This post assumes you have seen the basic concepts of statistics mentioned in my previous post Statistics – Basic terminologies.
Population, Sampling and Samples
Lets discuss about sampling in detail in this post. Because sampling is crucial in your data analysis. Higher the quality of the samples, Higher would be your results.
The collection of all units of a specified type in a given region at particular point of time is called population or universe.
- Population of persons in a region
- Population of trees or birds in a forest
Elementary units or group of such units which besides being clearly defined, identifiable and observable are convenient for the purpose of sampling is called a sampling unit.
- A Family in a budget
- A farm or group of farms by a single household in a crop survey.
A map showing the boundaries of the sampling units is a sampling frame.
A list of all sampling units belongs to a population to be studied with their identification particulars is a sampling frame.
- List of farms in villages of India
Random Sampling or Probability Sampling
One of more sampling units from a population according to some specified procedures is said to constitute a sample.
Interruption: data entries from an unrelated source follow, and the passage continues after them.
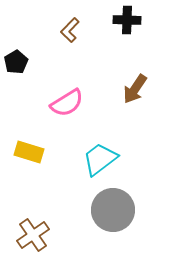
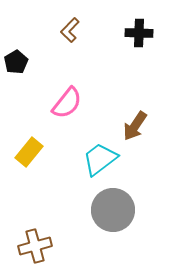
black cross: moved 12 px right, 13 px down
brown arrow: moved 37 px down
pink semicircle: rotated 20 degrees counterclockwise
yellow rectangle: rotated 68 degrees counterclockwise
brown cross: moved 2 px right, 11 px down; rotated 20 degrees clockwise
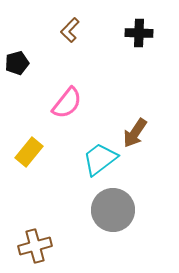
black pentagon: moved 1 px right, 1 px down; rotated 15 degrees clockwise
brown arrow: moved 7 px down
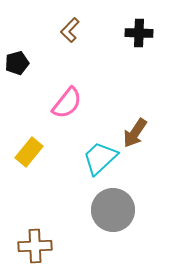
cyan trapezoid: moved 1 px up; rotated 6 degrees counterclockwise
brown cross: rotated 12 degrees clockwise
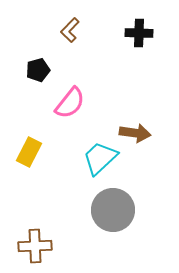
black pentagon: moved 21 px right, 7 px down
pink semicircle: moved 3 px right
brown arrow: rotated 116 degrees counterclockwise
yellow rectangle: rotated 12 degrees counterclockwise
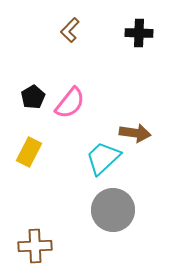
black pentagon: moved 5 px left, 27 px down; rotated 15 degrees counterclockwise
cyan trapezoid: moved 3 px right
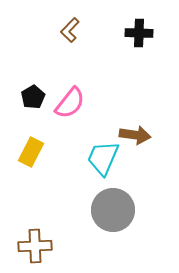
brown arrow: moved 2 px down
yellow rectangle: moved 2 px right
cyan trapezoid: rotated 24 degrees counterclockwise
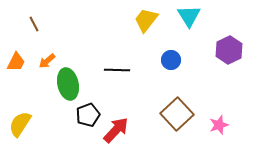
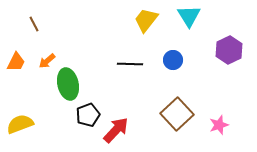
blue circle: moved 2 px right
black line: moved 13 px right, 6 px up
yellow semicircle: rotated 36 degrees clockwise
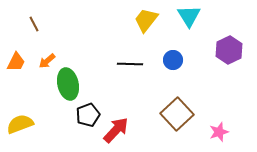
pink star: moved 7 px down
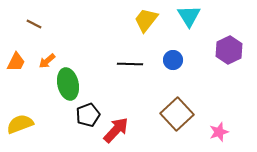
brown line: rotated 35 degrees counterclockwise
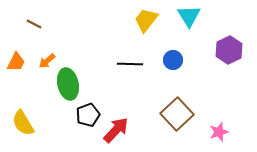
yellow semicircle: moved 3 px right, 1 px up; rotated 100 degrees counterclockwise
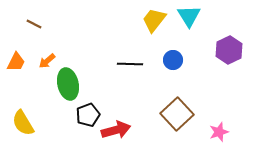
yellow trapezoid: moved 8 px right
red arrow: rotated 32 degrees clockwise
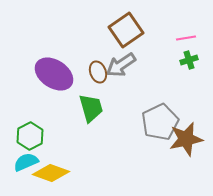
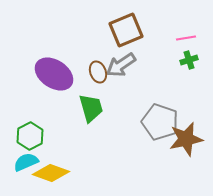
brown square: rotated 12 degrees clockwise
gray pentagon: rotated 27 degrees counterclockwise
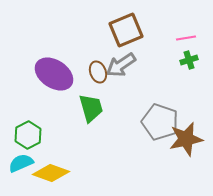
green hexagon: moved 2 px left, 1 px up
cyan semicircle: moved 5 px left, 1 px down
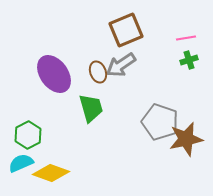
purple ellipse: rotated 21 degrees clockwise
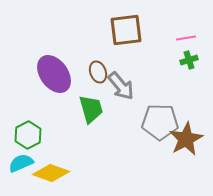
brown square: rotated 16 degrees clockwise
gray arrow: moved 21 px down; rotated 96 degrees counterclockwise
green trapezoid: moved 1 px down
gray pentagon: rotated 18 degrees counterclockwise
brown star: rotated 16 degrees counterclockwise
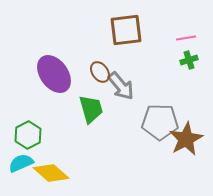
brown ellipse: moved 2 px right; rotated 15 degrees counterclockwise
yellow diamond: rotated 21 degrees clockwise
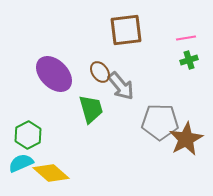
purple ellipse: rotated 9 degrees counterclockwise
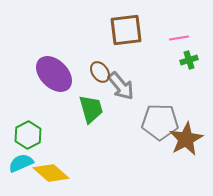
pink line: moved 7 px left
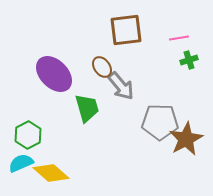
brown ellipse: moved 2 px right, 5 px up
green trapezoid: moved 4 px left, 1 px up
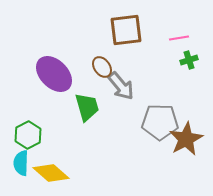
green trapezoid: moved 1 px up
cyan semicircle: rotated 65 degrees counterclockwise
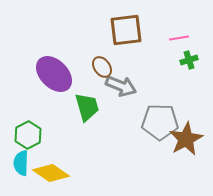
gray arrow: rotated 28 degrees counterclockwise
yellow diamond: rotated 6 degrees counterclockwise
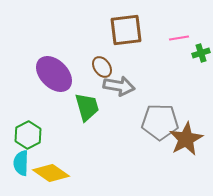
green cross: moved 12 px right, 7 px up
gray arrow: moved 2 px left; rotated 12 degrees counterclockwise
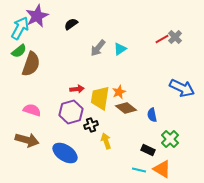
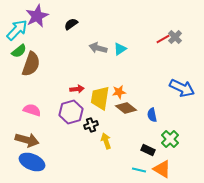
cyan arrow: moved 3 px left, 2 px down; rotated 15 degrees clockwise
red line: moved 1 px right
gray arrow: rotated 66 degrees clockwise
orange star: rotated 16 degrees clockwise
blue ellipse: moved 33 px left, 9 px down; rotated 10 degrees counterclockwise
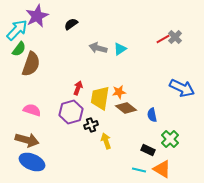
green semicircle: moved 2 px up; rotated 14 degrees counterclockwise
red arrow: moved 1 px right, 1 px up; rotated 64 degrees counterclockwise
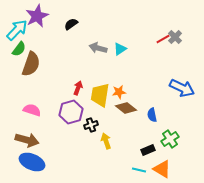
yellow trapezoid: moved 3 px up
green cross: rotated 12 degrees clockwise
black rectangle: rotated 48 degrees counterclockwise
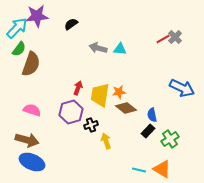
purple star: rotated 20 degrees clockwise
cyan arrow: moved 2 px up
cyan triangle: rotated 40 degrees clockwise
black rectangle: moved 19 px up; rotated 24 degrees counterclockwise
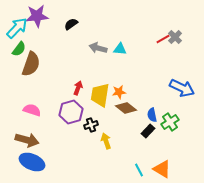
green cross: moved 17 px up
cyan line: rotated 48 degrees clockwise
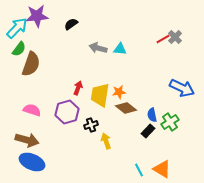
purple hexagon: moved 4 px left
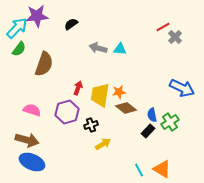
red line: moved 12 px up
brown semicircle: moved 13 px right
yellow arrow: moved 3 px left, 3 px down; rotated 77 degrees clockwise
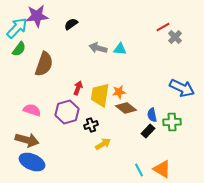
green cross: moved 2 px right; rotated 30 degrees clockwise
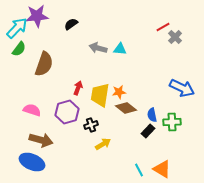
brown arrow: moved 14 px right
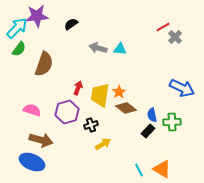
orange star: rotated 24 degrees counterclockwise
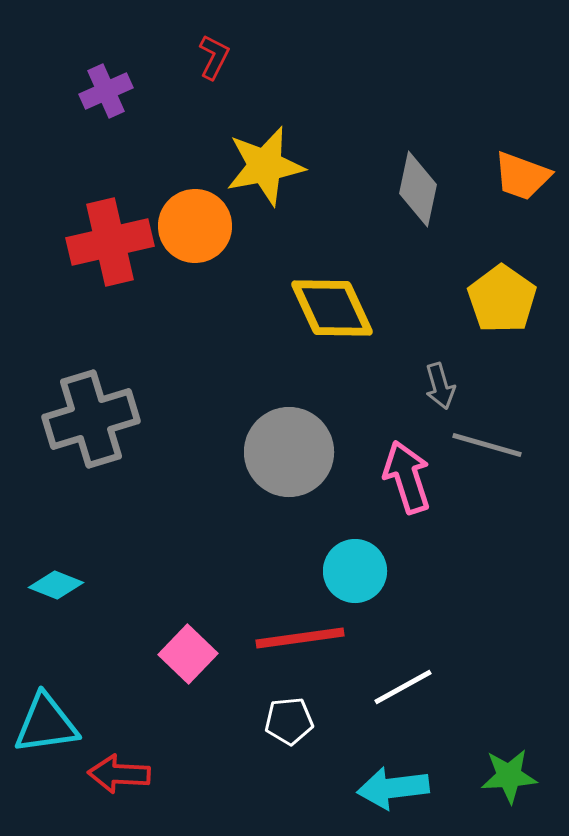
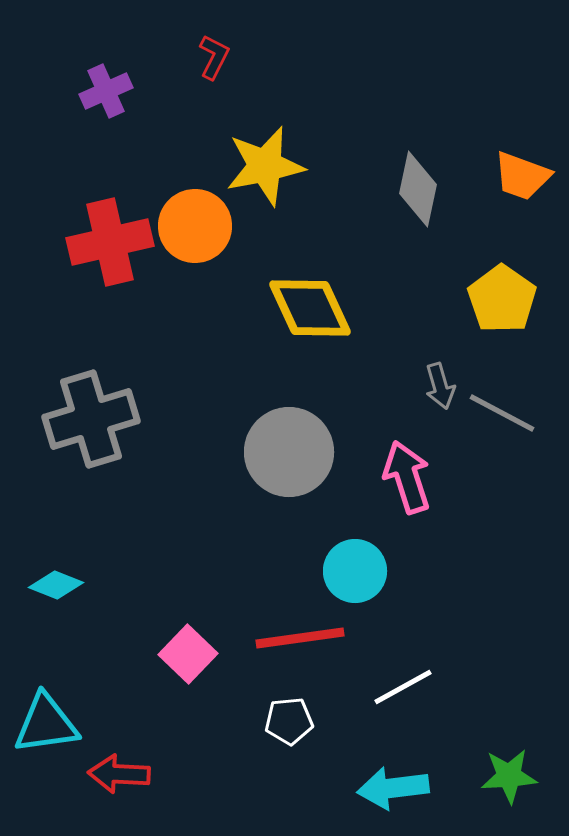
yellow diamond: moved 22 px left
gray line: moved 15 px right, 32 px up; rotated 12 degrees clockwise
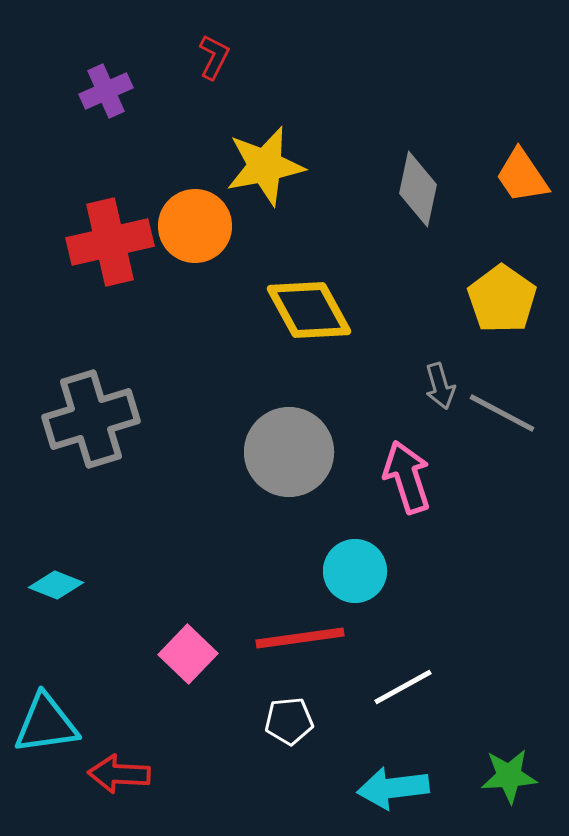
orange trapezoid: rotated 36 degrees clockwise
yellow diamond: moved 1 px left, 2 px down; rotated 4 degrees counterclockwise
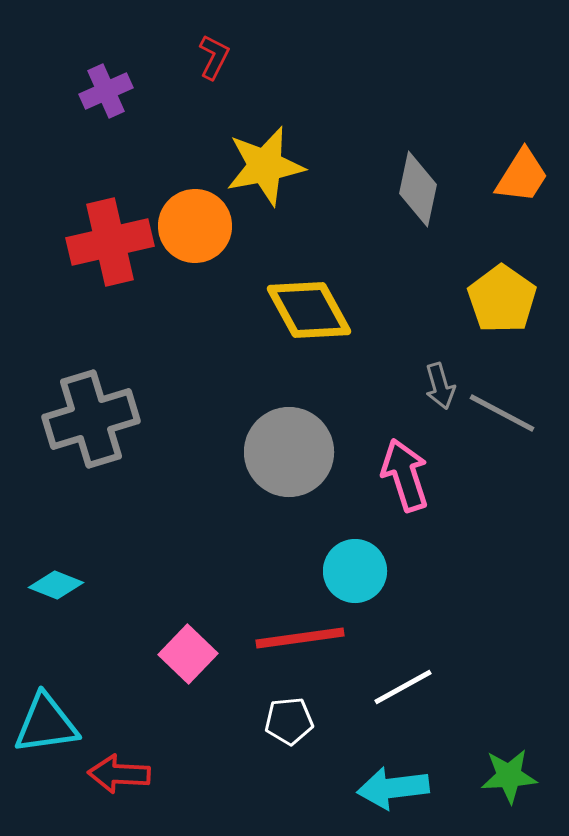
orange trapezoid: rotated 114 degrees counterclockwise
pink arrow: moved 2 px left, 2 px up
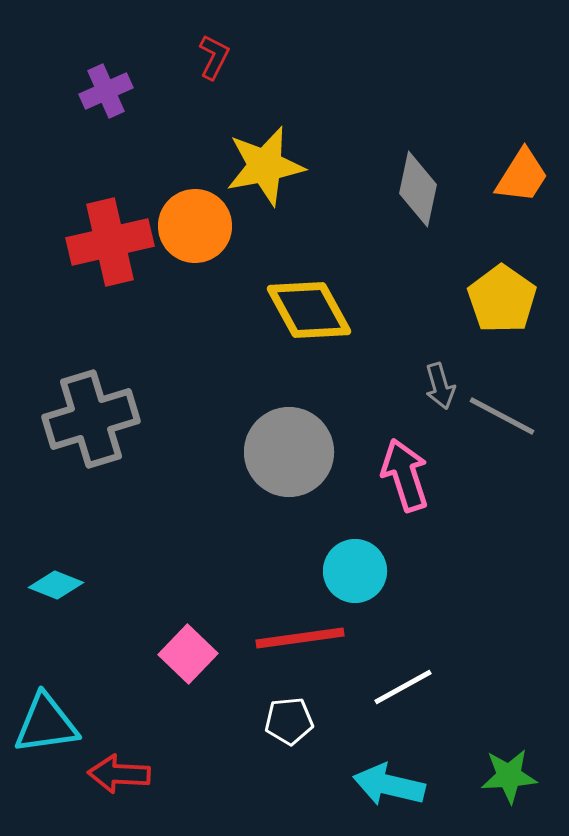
gray line: moved 3 px down
cyan arrow: moved 4 px left, 3 px up; rotated 20 degrees clockwise
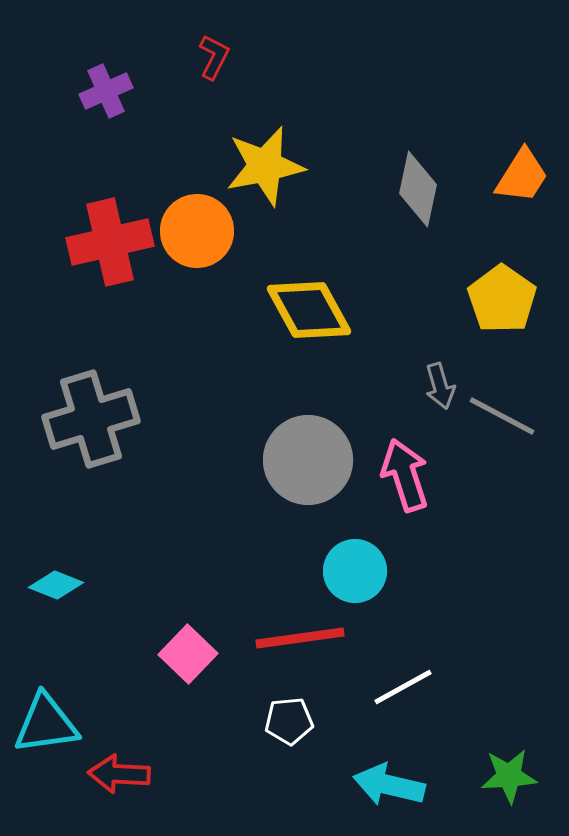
orange circle: moved 2 px right, 5 px down
gray circle: moved 19 px right, 8 px down
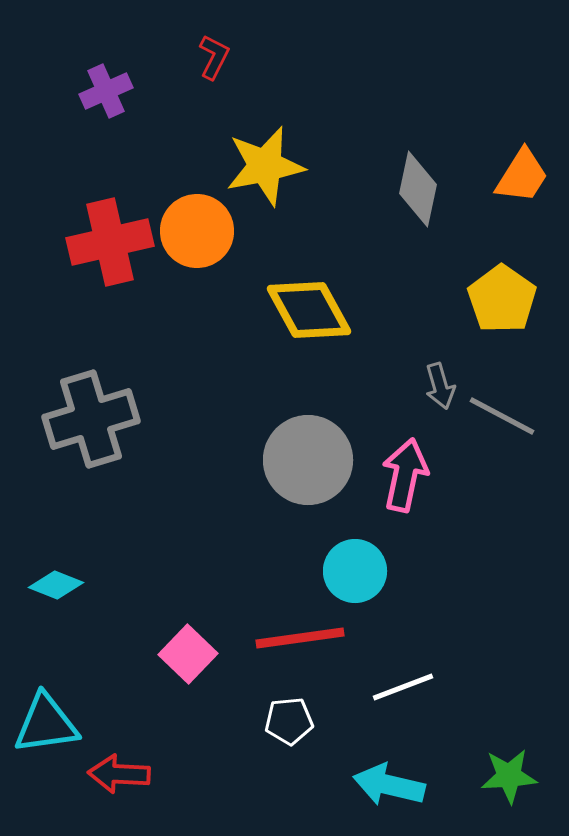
pink arrow: rotated 30 degrees clockwise
white line: rotated 8 degrees clockwise
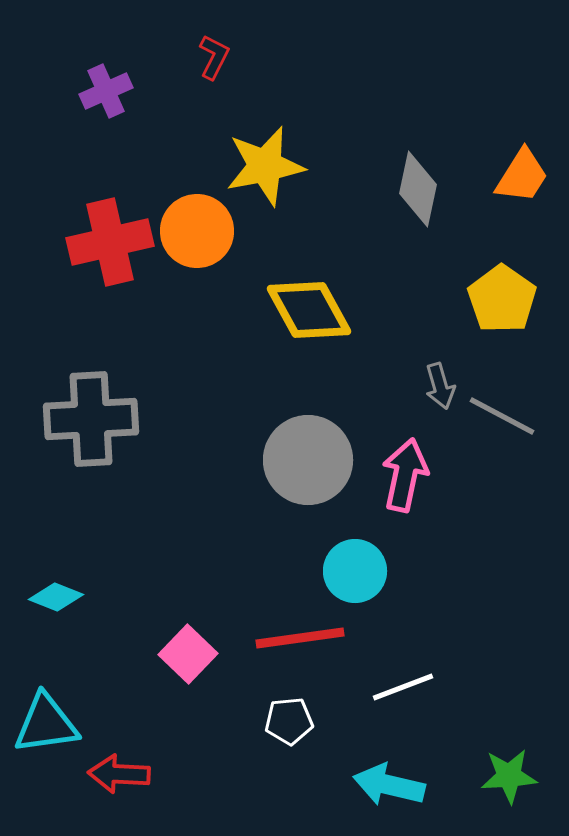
gray cross: rotated 14 degrees clockwise
cyan diamond: moved 12 px down
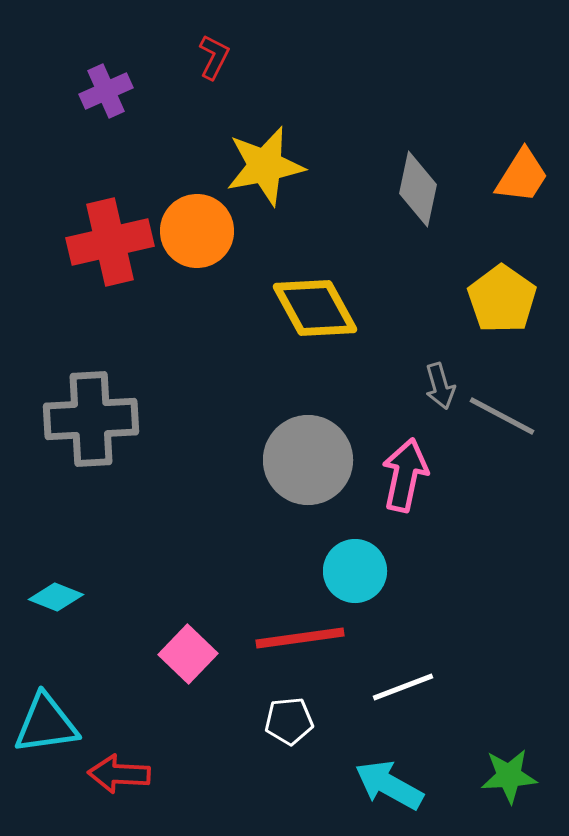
yellow diamond: moved 6 px right, 2 px up
cyan arrow: rotated 16 degrees clockwise
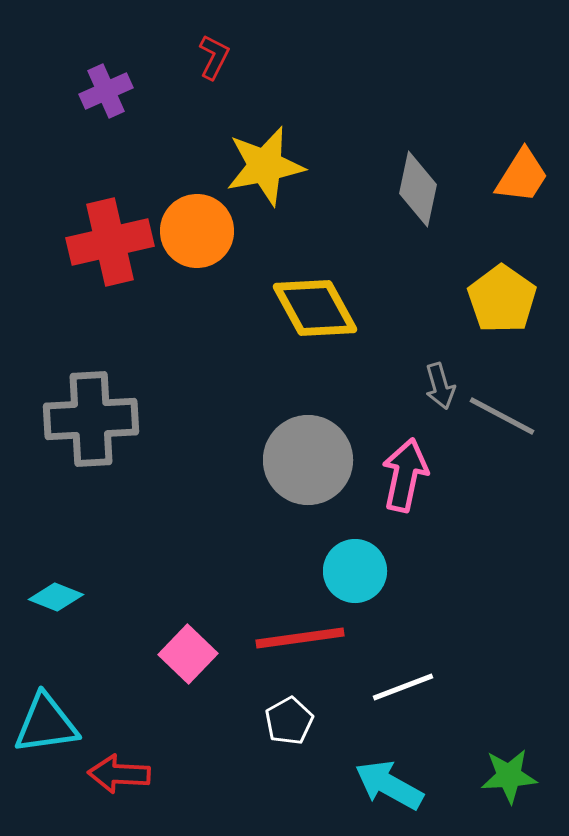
white pentagon: rotated 24 degrees counterclockwise
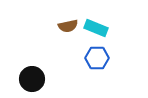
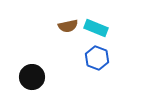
blue hexagon: rotated 20 degrees clockwise
black circle: moved 2 px up
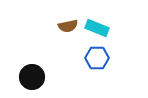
cyan rectangle: moved 1 px right
blue hexagon: rotated 20 degrees counterclockwise
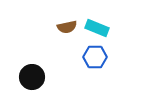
brown semicircle: moved 1 px left, 1 px down
blue hexagon: moved 2 px left, 1 px up
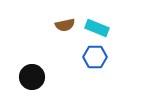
brown semicircle: moved 2 px left, 2 px up
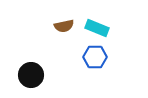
brown semicircle: moved 1 px left, 1 px down
black circle: moved 1 px left, 2 px up
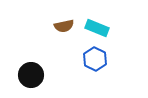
blue hexagon: moved 2 px down; rotated 25 degrees clockwise
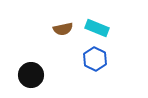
brown semicircle: moved 1 px left, 3 px down
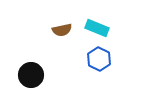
brown semicircle: moved 1 px left, 1 px down
blue hexagon: moved 4 px right
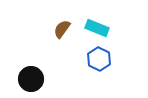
brown semicircle: moved 1 px up; rotated 138 degrees clockwise
black circle: moved 4 px down
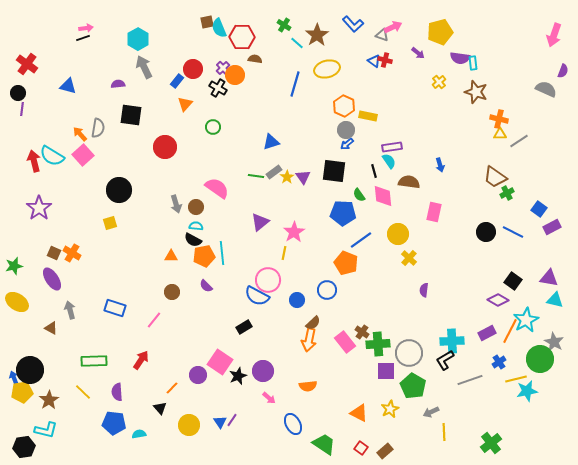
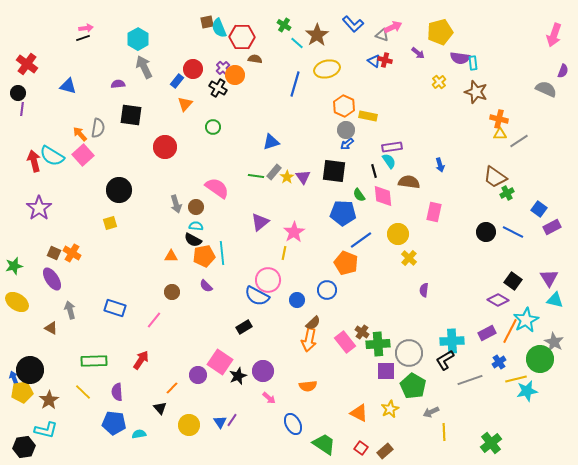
gray rectangle at (274, 172): rotated 14 degrees counterclockwise
purple triangle at (549, 278): rotated 48 degrees clockwise
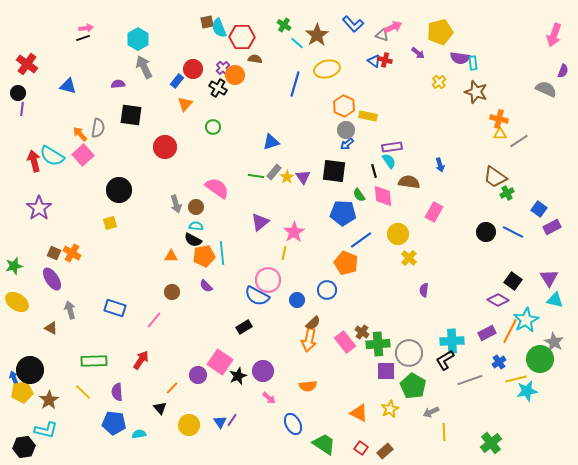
pink rectangle at (434, 212): rotated 18 degrees clockwise
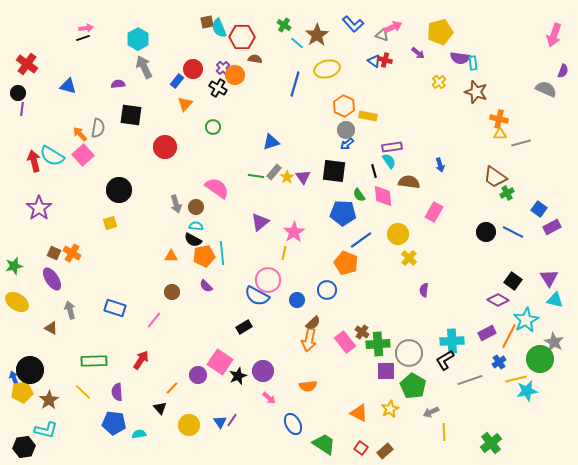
gray line at (519, 141): moved 2 px right, 2 px down; rotated 18 degrees clockwise
orange line at (510, 331): moved 1 px left, 5 px down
If its selection is governed by ascertainable laws of chance, it is called random/probability samples.
Assume a population consists of the n sampling units U1, U2, U3, ….. Un. We select a sample of n units by selecting them unit by unit with equal probability for every unit at each draw with or without replacing the sampling units selected in the previous draws.
- Select one person from each economic tier
- Select one tax payer from each tax slab
A sample selected by a non-random process is called as non-random sampling. A non-random sample which is drawn using certain judgement of getting right samples is called judgement or purposive sample. This type of surveys is generally performed in large scale surveys, as it is not possible to get strictly valid estimates of popular parameters under consideration .
For a unique identification of population one should know the following.
- Elementary units
- Population characteristics, which vary numerically from unit to unit.
|Students of a particular class of a school
||Marks obtained in final exam
|LED TVs produced by a company
||Length of life in years
Types of Population
- Finite (Countable numbers): E.g., Odd numbers (1, 3, 5 …)
- Infinite (infinite and uncountable elementary units): Eg., pressure, humidity
- Real (existing objects with factual observations): Eg., Indian Census
- Hypothetical (hypothetically illustrated by the investigator): Eg., (coin tossing, dice thrown)
Steps and examples are given below
Types of Sampling
We already talked about Probability and non-probability methods. Let’s talk about other sampling methods now.
Simple Random Sampling
SRS is always using Equal Probability of Selection (EPS) (not all EPS selections are SRS). It is applicable when population is –
- readily available
This is done by assigning number to each unit in a sampling frame. A table of random number or lottery is used to determine the unit selection.
- If sampling frame is large, population is large, this is impractical
- Minority subgroups may not be adequately selected
This would sort the population in any order and choose the samples in regular intervals.
i1, i2, i3, i4, i5, i6, i7, i8, i9
in the above population, I have taken the samples in red colour in regular intervals. Pls note I have not selected the first or last items of my population.
- Every 10th name in telephone directory
- Every 5th sapling in a sugarcane farm
- Selecting the sampling frame is easy
- Sample evenly spread over entire population
- Hidden priorities may affect the precision
- Difficult to access the precision of estimate from single survey.
The sampling may be biased. How? Assume, I’m sampling from a group of people of different villages. I may select only men, or women or more of one gender. My samples may affect my precision. Hence when the population includes number of distinct categories, the frame can be organized into separate ‘strata’. Each stratum would be sampled as an independent sub-population, in which individual elements are randomly selected. Men is a stratum, women is another stratum. This process is called Stratified Random Sampling.
Here we do the sampling in a different way. We would be sampling twice.
We would choose areas of sampling
The population is divided into clusters (usually based on geographical locations)
Sample units are groups rather than individuals (Eg., Senior citizens of Palani Murugan Street, Flower vendors of Dhendapani shopping complex etc)
A sample of such cluster is selected (Eg., senior citizens of Palani Murugan Street)
All units from the select clusters are studied (All senior citizens of Palani Murugan Street).
Non-random sampling shall be used for ‘not-mission critical’ surveys, as we are not seriously concerned about the accuracy of the results.
This is collecting the samples from a population that is convenient to get (located near by, data readily available etc). We may not take a decision based on this sampling, as this doesn’t represent entire population. This is generally used in pilot phases.
For example, Taking agriculture yield values from internet, survey about the Government from the neighbourhood.
We may do a sampling based on our own experience and preference. Samples are non-randomly chosen by the researcher based on his own judgement.
For example, a teacher may choose his own sampling to pick some students 👩🎓👨🎓 for extra coaching class, whom he thinks as poor in studies.
Quota, ration etc are not new to India 🇮🇳. Similar to stratified sampling, the population is divided into strata. then judgemental sampling is used.
Getting the efficient and cost-effective samples from the links of our known resources. For example, Google, when it released its email service, chose the users (samples) based on referrals.